WHAT THE TASK REQUIRES> Please print out the entries below unchanged and skip the images.
##### INFORMATION
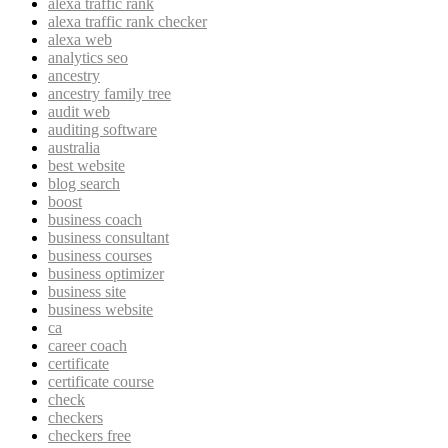
alexa traffic rank
alexa traffic rank checker
alexa web
analytics seo
ancestry
ancestry family tree
audit web
auditing software
australia
best website
blog search
boost
business coach
business consultant
business courses
business optimizer
business site
business website
ca
career coach
certificate
certificate course
check
checkers
checkers free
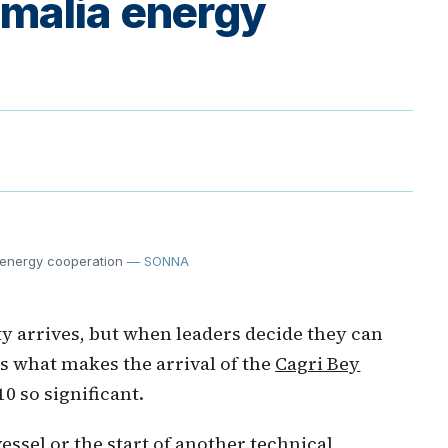
malia energy
 energy cooperation
— SONNA
ty arrives, but when leaders decide they can
 is what makes the arrival of the
Cagri Bey
0 so significant.
ssel or the start of another technical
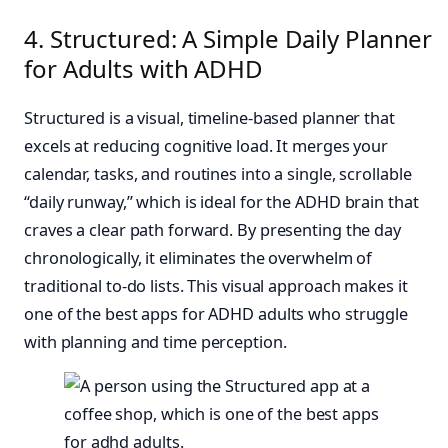
4. Structured: A Simple Daily Planner
for Adults with ADHD
Structured is a visual, timeline-based planner that
excels at reducing cognitive load. It merges your
calendar, tasks, and routines into a single, scrollable
“daily runway,” which is ideal for the ADHD brain that
craves a clear path forward. By presenting the day
chronologically, it eliminates the overwhelm of
traditional to-do lists. This visual approach makes it
one of the best apps for ADHD adults who struggle
with planning and time perception.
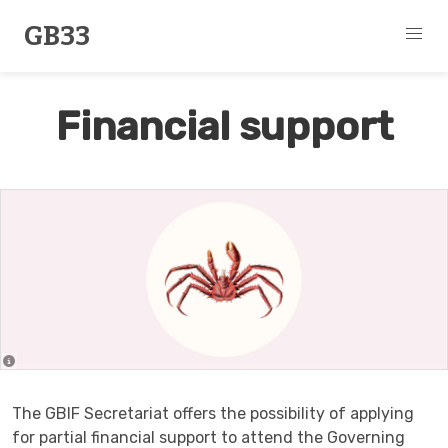
GB33
Financial support
The GBIF Secretariat offers the possibility of applying
for partial financial support to attend the Governing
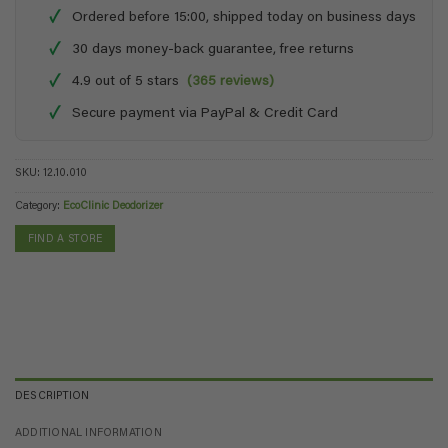
✓
Ordered before 15:00, shipped today on business days
✓
30 days money-back guarantee, free returns
✓
4.9 out of 5 stars
(365 reviews)
✓
Secure payment via PayPal & Credit Card
SKU:
12.10.010
Category:
EcoClinic Deodorizer
FIND A STORE
DESCRIPTION
ADDITIONAL INFORMATION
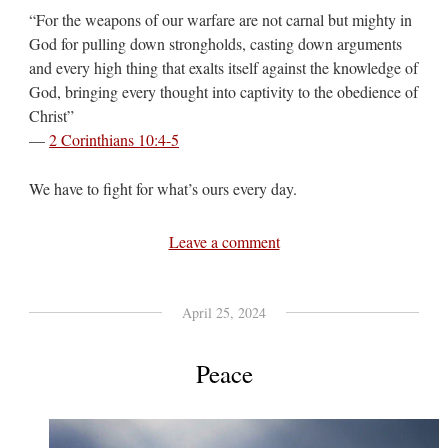
“For the weapons of our warfare are not carnal but mighty in
God for pulling down strongholds, casting down arguments
and every high thing that exalts itself against the knowledge of
God, bringing every thought into captivity to the obedience of
Christ”
—
2 Corinthians 10:4-5
We have to fight for what’s ours every day.
Leave a comment
April 25, 2024
Peace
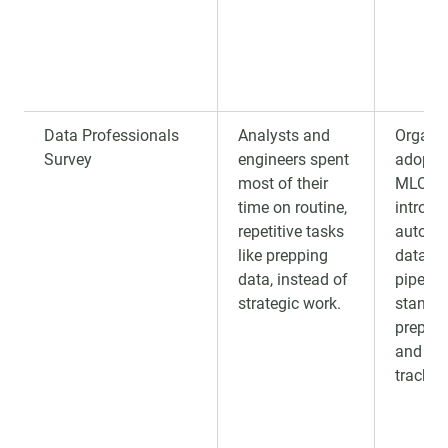
Data Professionals
Analysts and
Organi
Survey
engineers spent
adopti
most of their
MLOps
time on routine,
introdu
repetitive tasks
automa
like prepping
data in
data, instead of
pipeline
strategic work.
standa
preproc
and ex
trackin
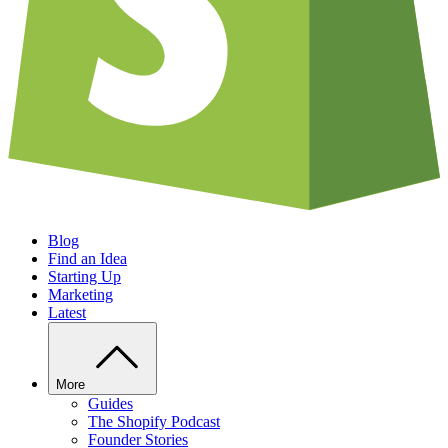
Blog
Find an Idea
Starting Up
Marketing
Latest
More
Guides
The Shopify Podcast
Founder Stories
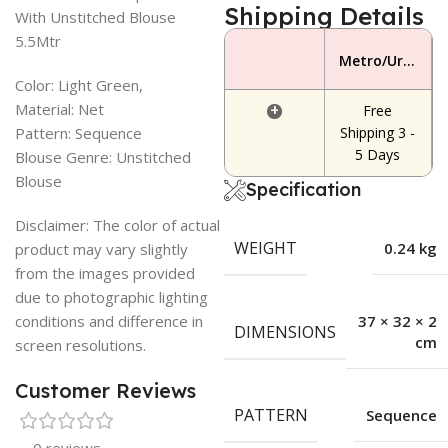
Shipping Details
With Unstitched Blouse
5.5Mtr
Metro/Urban Area
Color: Light Green,
Material: Net
+
Free
Pattern: Sequence
Shipping 3 -
5 Days
Blouse Genre: Unstitched
Blouse
Specification
Disclaimer: The color of actual
WEIGHT
0.24 kg
product may vary slightly
from the images provided
due to photographic lighting
conditions and difference in
37 × 32 × 2
DIMENSIONS
cm
screen resolutions.
Customer Reviews
PATTERN
Sequence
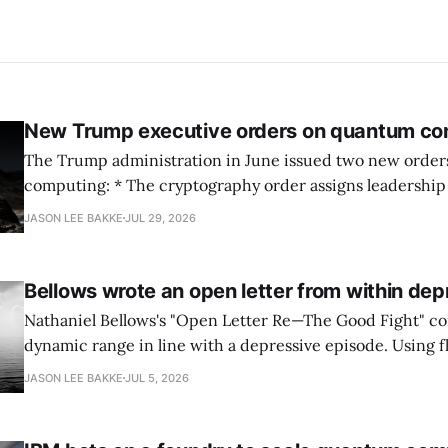
New Trump executive orders on quantum co
The Trump administration in June issued two new orde
computing: * The cryptography order assigns leadership to OMB and the
National Cyber Director, with Commerce, NSA and DHS i
JASON LEE BAKKE
JUL 29, 2026
and requires agencies to name postquantum cryptograp
transition leads within thirty days. QuSecure describes t
Bellows wrote an open letter from within dep
Nathaniel Bellows's "Open Letter Re—The Good Fight" c
dynamic range in line with a depressive episode. Using fl
grammar, Bellows pairs the mundane and the violent: "Th
JASON LEE BAKKE
JUL 5, 2026
down, carrying strangers. The train." Then, "On the train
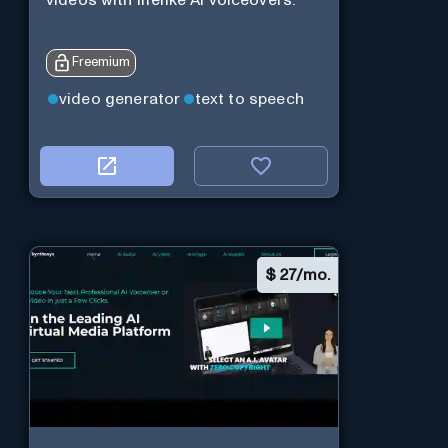
Freemium
video generator
text to speech
$
27/mo.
##########
ANSWER TO THE EXERCISE>
alexa traffic rank
alexa traffic rank checker
alexa web
analytics seo
ancestry
ancestry family tree
audit web
auditing software
australia
best website
blog search
boost
business coach
business consultant
business courses
business optimizer
business site
business website
ca
career coach
certificate
certificate course
check
checkers
checkers free
malia energy
 energy cooperation
— SONNA
ty arrives, but when leaders decide they can
 is what makes the arrival of the
Cagri Bey
0 so significant.
ssel or the start of another technical
4. Structured: A Simple Daily Planner
for Adults with ADHD
Structured is a visual, timeline-based planner that
excels at reducing cognitive load. It merges your
calendar, tasks, and routines into a single, scrollable
“daily runway,” which is ideal for the ADHD brain that
craves a clear path forward. By presenting the day
chronologically, it eliminates the overwhelm of
traditional to-do lists. This visual approach makes it
one of the best apps for ADHD adults who struggle
with planning and time perception.
GB33
Financial support
The GBIF Secretariat offers the possibility of applying
for partial financial support to attend the Governing
✓
Ordered before 15:00, shipped today on business days
✓
30 days money-back guarantee, free returns
✓
4.9 out of 5 stars
(365 reviews)
✓
Secure payment via PayPal & Credit Card
SKU:
12.10.010
Category:
EcoClinic Deodorizer
FIND A STORE
DESCRIPTION
ADDITIONAL INFORMATION
“For the weapons of our warfare are not carnal but mighty in
God for pulling down strongholds, casting down arguments
and every high thing that exalts itself against the knowledge of
God, bringing every thought into captivity to the obedience of
Christ”
—
2 Corinthians 10:4-5
We have to fight for what’s ours every day.
Leave a comment
April 25, 2024
Peace
Data Professionals
Analysts and
Organi
Survey
engineers spent
adopti
most of their
MLOps
time on routine,
introdu
repetitive tasks
automa
like prepping
data in
data, instead of
pipeline
strategic work.
standa
preproc
and ex
trackin
Blog
Find an Idea
Starting Up
Marketing
Latest
More
Guides
The Shopify Podcast
Founder Stories
Shipping Details
With Unstitched Blouse
5.5Mtr
Metro/Urban Area
Color: Light Green,
Material: Net
+
Free
Pattern: Sequence
Shipping 3 -
5 Days
Blouse Genre: Unstitched
Blouse
Specification
Disclaimer: The color of actual
WEIGHT
0.24 kg
product may vary slightly
from the images provided
due to photographic lighting
conditions and difference in
37 × 32 × 2
DIMENSIONS
cm
screen resolutions.
Customer Reviews
PATTERN
Sequence
New Trump executive orders on quantum co
The Trump administration in June issued two new orde
computing: * The cryptography order assigns leadership to OMB and the
National Cyber Director, with Commerce, NSA and DHS i
JASON LEE BAKKE
JUL 29, 2026
and requires agencies to name postquantum cryptograp
transition leads within thirty days. QuSecure describes t
Bellows wrote an open letter from within dep
Nathaniel Bellows's "Open Letter Re—The Good Fight" c
dynamic range in line with a depressive episode. Using fl
grammar, Bellows pairs the mundane and the violent: "Th
JASON LEE BAKKE
JUL 5, 2026
down, carrying strangers. The train." Then, "On the train
Freemium
video generator
text to speech
$
27/mo.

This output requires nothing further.